> _To do_
Edit the material below by changing each occurrence of "Техноскарб" to "Техносклад", keeping every other character as it is.

> _Data extract_
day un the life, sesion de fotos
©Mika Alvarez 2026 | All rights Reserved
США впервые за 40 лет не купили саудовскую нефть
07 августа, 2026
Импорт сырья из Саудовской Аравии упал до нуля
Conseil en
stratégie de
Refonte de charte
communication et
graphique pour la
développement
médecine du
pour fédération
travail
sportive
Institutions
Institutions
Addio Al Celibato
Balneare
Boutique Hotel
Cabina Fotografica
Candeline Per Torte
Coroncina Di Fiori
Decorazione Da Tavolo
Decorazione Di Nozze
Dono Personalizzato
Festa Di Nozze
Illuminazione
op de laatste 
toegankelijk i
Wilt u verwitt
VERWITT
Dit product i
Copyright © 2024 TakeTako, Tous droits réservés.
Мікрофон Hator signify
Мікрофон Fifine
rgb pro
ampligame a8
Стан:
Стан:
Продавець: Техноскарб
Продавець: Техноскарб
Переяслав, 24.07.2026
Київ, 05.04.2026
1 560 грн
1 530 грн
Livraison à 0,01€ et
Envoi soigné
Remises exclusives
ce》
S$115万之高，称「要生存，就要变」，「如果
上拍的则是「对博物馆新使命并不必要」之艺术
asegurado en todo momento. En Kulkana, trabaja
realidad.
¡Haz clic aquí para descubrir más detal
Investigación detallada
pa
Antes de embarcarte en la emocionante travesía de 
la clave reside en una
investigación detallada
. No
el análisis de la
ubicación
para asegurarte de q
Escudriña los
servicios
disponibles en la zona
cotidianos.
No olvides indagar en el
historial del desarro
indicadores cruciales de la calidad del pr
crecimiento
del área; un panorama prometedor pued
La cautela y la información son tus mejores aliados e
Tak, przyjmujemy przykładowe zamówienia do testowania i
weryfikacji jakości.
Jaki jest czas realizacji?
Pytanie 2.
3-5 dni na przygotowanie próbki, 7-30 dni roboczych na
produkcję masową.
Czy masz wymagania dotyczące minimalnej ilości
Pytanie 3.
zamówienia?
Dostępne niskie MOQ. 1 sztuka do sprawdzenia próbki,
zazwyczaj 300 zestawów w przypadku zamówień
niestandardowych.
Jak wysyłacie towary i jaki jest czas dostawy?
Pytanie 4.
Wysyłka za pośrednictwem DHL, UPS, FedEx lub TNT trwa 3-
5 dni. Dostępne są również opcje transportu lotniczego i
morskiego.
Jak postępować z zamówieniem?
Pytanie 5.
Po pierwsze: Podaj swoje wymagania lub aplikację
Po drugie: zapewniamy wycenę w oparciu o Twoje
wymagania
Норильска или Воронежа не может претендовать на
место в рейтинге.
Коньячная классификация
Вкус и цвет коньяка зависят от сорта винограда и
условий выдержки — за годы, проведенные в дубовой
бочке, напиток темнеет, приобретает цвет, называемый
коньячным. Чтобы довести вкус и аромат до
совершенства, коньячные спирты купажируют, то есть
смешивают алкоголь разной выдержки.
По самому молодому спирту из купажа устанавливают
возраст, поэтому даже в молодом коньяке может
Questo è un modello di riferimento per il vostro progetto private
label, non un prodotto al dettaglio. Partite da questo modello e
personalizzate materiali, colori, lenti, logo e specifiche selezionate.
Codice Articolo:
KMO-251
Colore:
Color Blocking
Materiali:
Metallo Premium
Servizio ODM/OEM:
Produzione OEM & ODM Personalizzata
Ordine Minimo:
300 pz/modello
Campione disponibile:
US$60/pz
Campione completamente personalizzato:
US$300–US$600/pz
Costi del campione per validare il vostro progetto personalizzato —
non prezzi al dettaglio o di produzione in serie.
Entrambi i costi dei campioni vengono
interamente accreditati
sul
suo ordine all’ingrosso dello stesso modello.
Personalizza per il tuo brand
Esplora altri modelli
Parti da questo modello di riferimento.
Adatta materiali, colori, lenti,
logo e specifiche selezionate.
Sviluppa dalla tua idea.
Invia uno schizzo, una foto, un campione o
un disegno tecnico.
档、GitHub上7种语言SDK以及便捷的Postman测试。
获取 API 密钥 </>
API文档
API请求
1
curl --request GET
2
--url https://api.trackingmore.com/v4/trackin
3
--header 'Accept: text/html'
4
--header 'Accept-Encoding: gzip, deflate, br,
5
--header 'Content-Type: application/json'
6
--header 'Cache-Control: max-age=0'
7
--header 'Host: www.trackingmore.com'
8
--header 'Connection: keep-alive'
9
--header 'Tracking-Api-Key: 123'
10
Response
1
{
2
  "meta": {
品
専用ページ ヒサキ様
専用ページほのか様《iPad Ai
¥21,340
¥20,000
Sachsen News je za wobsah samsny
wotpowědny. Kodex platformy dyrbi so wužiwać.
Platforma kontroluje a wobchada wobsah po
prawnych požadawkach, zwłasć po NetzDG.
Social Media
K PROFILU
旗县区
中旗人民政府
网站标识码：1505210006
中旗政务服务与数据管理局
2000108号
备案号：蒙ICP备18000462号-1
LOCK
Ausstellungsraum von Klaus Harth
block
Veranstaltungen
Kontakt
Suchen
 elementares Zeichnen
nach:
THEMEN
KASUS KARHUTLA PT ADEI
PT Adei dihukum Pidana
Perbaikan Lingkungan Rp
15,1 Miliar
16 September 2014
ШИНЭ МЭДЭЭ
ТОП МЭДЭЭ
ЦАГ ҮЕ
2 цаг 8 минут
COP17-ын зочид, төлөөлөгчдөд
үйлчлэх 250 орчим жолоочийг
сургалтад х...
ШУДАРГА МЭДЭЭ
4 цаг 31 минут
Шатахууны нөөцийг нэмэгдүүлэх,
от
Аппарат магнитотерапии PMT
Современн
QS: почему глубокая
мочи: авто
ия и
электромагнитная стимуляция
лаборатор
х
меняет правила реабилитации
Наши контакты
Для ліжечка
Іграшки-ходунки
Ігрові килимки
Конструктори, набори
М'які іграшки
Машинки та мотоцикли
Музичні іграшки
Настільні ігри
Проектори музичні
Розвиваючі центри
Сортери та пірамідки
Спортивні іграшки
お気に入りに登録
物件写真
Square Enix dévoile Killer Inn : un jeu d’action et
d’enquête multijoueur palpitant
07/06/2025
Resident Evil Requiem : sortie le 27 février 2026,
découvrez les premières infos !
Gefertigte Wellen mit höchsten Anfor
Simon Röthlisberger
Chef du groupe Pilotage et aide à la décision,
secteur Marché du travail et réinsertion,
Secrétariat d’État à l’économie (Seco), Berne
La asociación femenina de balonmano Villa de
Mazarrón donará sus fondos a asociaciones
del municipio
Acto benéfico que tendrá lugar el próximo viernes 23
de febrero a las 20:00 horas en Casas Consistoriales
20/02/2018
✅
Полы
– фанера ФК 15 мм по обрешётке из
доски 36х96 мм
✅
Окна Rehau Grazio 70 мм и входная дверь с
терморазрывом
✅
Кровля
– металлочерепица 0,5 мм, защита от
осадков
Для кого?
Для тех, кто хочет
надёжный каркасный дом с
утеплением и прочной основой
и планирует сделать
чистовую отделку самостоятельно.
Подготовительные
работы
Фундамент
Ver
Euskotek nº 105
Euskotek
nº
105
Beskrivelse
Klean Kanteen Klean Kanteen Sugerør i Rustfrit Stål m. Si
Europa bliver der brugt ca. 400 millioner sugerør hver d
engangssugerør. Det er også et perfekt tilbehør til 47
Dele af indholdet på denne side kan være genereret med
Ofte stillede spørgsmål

> _Solution to the problem_
day un the life, sesion de fotos
©Mika Alvarez 2026 | All rights Reserved
США впервые за 40 лет не купили саудовскую нефть
07 августа, 2026
Импорт сырья из Саудовской Аравии упал до нуля
Conseil en
stratégie de
Refonte de charte
communication et
graphique pour la
développement
médecine du
pour fédération
travail
sportive
Institutions
Institutions
Addio Al Celibato
Balneare
Boutique Hotel
Cabina Fotografica
Candeline Per Torte
Coroncina Di Fiori
Decorazione Da Tavolo
Decorazione Di Nozze
Dono Personalizzato
Festa Di Nozze
Illuminazione
op de laatste 
toegankelijk i
Wilt u verwitt
VERWITT
Dit product i
Copyright © 2024 TakeTako, Tous droits réservés.
Мікрофон Hator signify
Мікрофон Fifine
rgb pro
ampligame a8
Стан:
Стан:
Продавець: Техносклад
Продавець: Техносклад
Переяслав, 24.07.2026
Київ, 05.04.2026
1 560 грн
1 530 грн
Livraison à 0,01€ et
Envoi soigné
Remises exclusives
ce》
S$115万之高，称「要生存，就要变」，「如果
上拍的则是「对博物馆新使命并不必要」之艺术
asegurado en todo momento. En Kulkana, trabaja
realidad.
¡Haz clic aquí para descubrir más detal
Investigación detallada
pa
Antes de embarcarte en la emocionante travesía de 
la clave reside en una
investigación detallada
. No
el análisis de la
ubicación
para asegurarte de q
Escudriña los
servicios
disponibles en la zona
cotidianos.
No olvides indagar en el
historial del desarro
indicadores cruciales de la calidad del pr
crecimiento
del área; un panorama prometedor pued
La cautela y la información son tus mejores aliados e
Tak, przyjmujemy przykładowe zamówienia do testowania i
weryfikacji jakości.
Jaki jest czas realizacji?
Pytanie 2.
3-5 dni na przygotowanie próbki, 7-30 dni roboczych na
produkcję masową.
Czy masz wymagania dotyczące minimalnej ilości
Pytanie 3.
zamówienia?
Dostępne niskie MOQ. 1 sztuka do sprawdzenia próbki,
zazwyczaj 300 zestawów w przypadku zamówień
niestandardowych.
Jak wysyłacie towary i jaki jest czas dostawy?
Pytanie 4.
Wysyłka za pośrednictwem DHL, UPS, FedEx lub TNT trwa 3-
5 dni. Dostępne są również opcje transportu lotniczego i
morskiego.
Jak postępować z zamówieniem?
Pytanie 5.
Po pierwsze: Podaj swoje wymagania lub aplikację
Po drugie: zapewniamy wycenę w oparciu o Twoje
wymagania
Норильска или Воронежа не может претендовать на
место в рейтинге.
Коньячная классификация
Вкус и цвет коньяка зависят от сорта винограда и
условий выдержки — за годы, проведенные в дубовой
бочке, напиток темнеет, приобретает цвет, называемый
коньячным. Чтобы довести вкус и аромат до
совершенства, коньячные спирты купажируют, то есть
смешивают алкоголь разной выдержки.
По самому молодому спирту из купажа устанавливают
возраст, поэтому даже в молодом коньяке может
Questo è un modello di riferimento per il vostro progetto private
label, non un prodotto al dettaglio. Partite da questo modello e
personalizzate materiali, colori, lenti, logo e specifiche selezionate.
Codice Articolo:
KMO-251
Colore:
Color Blocking
Materiali:
Metallo Premium
Servizio ODM/OEM:
Produzione OEM & ODM Personalizzata
Ordine Minimo:
300 pz/modello
Campione disponibile:
US$60/pz
Campione completamente personalizzato:
US$300–US$600/pz
Costi del campione per validare il vostro progetto personalizzato —
non prezzi al dettaglio o di produzione in serie.
Entrambi i costi dei campioni vengono
interamente accreditati
sul
suo ordine all’ingrosso dello stesso modello.
Personalizza per il tuo brand
Esplora altri modelli
Parti da questo modello di riferimento.
Adatta materiali, colori, lenti,
logo e specifiche selezionate.
Sviluppa dalla tua idea.
Invia uno schizzo, una foto, un campione o
un disegno tecnico.
档、GitHub上7种语言SDK以及便捷的Postman测试。
获取 API 密钥 </>
API文档
API请求
1
curl --request GET
2
--url https://api.trackingmore.com/v4/trackin
3
--header 'Accept: text/html'
4
--header 'Accept-Encoding: gzip, deflate, br,
5
--header 'Content-Type: application/json'
6
--header 'Cache-Control: max-age=0'
7
--header 'Host: www.trackingmore.com'
8
--header 'Connection: keep-alive'
9
--header 'Tracking-Api-Key: 123'
10
Response
1
{
2
  "meta": {
品
専用ページ ヒサキ様
専用ページほのか様《iPad Ai
¥21,340
¥20,000
Sachsen News je za wobsah samsny
wotpowědny. Kodex platformy dyrbi so wužiwać.
Platforma kontroluje a wobchada wobsah po
prawnych požadawkach, zwłasć po NetzDG.
Social Media
K PROFILU
旗县区
中旗人民政府
网站标识码：1505210006
中旗政务服务与数据管理局
2000108号
备案号：蒙ICP备18000462号-1
LOCK
Ausstellungsraum von Klaus Harth
block
Veranstaltungen
Kontakt
Suchen
 elementares Zeichnen
nach:
THEMEN
KASUS KARHUTLA PT ADEI
PT Adei dihukum Pidana
Perbaikan Lingkungan Rp
15,1 Miliar
16 September 2014
ШИНЭ МЭДЭЭ
ТОП МЭДЭЭ
ЦАГ ҮЕ
2 цаг 8 минут
COP17-ын зочид, төлөөлөгчдөд
үйлчлэх 250 орчим жолоочийг
сургалтад х...
ШУДАРГА МЭДЭЭ
4 цаг 31 минут
Шатахууны нөөцийг нэмэгдүүлэх,
от
Аппарат магнитотерапии PMT
Современн
QS: почему глубокая
мочи: авто
ия и
электромагнитная стимуляция
лаборатор
х
меняет правила реабилитации
Наши контакты
Для ліжечка
Іграшки-ходунки
Ігрові килимки
Конструктори, набори
М'які іграшки
Машинки та мотоцикли
Музичні іграшки
Настільні ігри
Проектори музичні
Розвиваючі центри
Сортери та пірамідки
Спортивні іграшки
お気に入りに登録
物件写真
Square Enix dévoile Killer Inn : un jeu d’action et
d’enquête multijoueur palpitant
07/06/2025
Resident Evil Requiem : sortie le 27 février 2026,
découvrez les premières infos !
Gefertigte Wellen mit höchsten Anfor
Simon Röthlisberger
Chef du groupe Pilotage et aide à la décision,
secteur Marché du travail et réinsertion,
Secrétariat d’État à l’économie (Seco), Berne
La asociación femenina de balonmano Villa de
Mazarrón donará sus fondos a asociaciones
del municipio
Acto benéfico que tendrá lugar el próximo viernes 23
de febrero a las 20:00 horas en Casas Consistoriales
20/02/2018
✅
Полы
– фанера ФК 15 мм по обрешётке из
доски 36х96 мм
✅
Окна Rehau Grazio 70 мм и входная дверь с
терморазрывом
✅
Кровля
– металлочерепица 0,5 мм, защита от
осадков
Для кого?
Для тех, кто хочет
надёжный каркасный дом с
утеплением и прочной основой
и планирует сделать
чистовую отделку самостоятельно.
Подготовительные
работы
Фундамент
Ver
Euskotek nº 105
Euskotek
nº
105
Beskrivelse
Klean Kanteen Klean Kanteen Sugerør i Rustfrit Stål m. Si
Europa bliver der brugt ca. 400 millioner sugerør hver d
engangssugerør. Det er også et perfekt tilbehør til 47
Dele af indholdet på denne side kan være genereret med
Ofte stillede spørgsmål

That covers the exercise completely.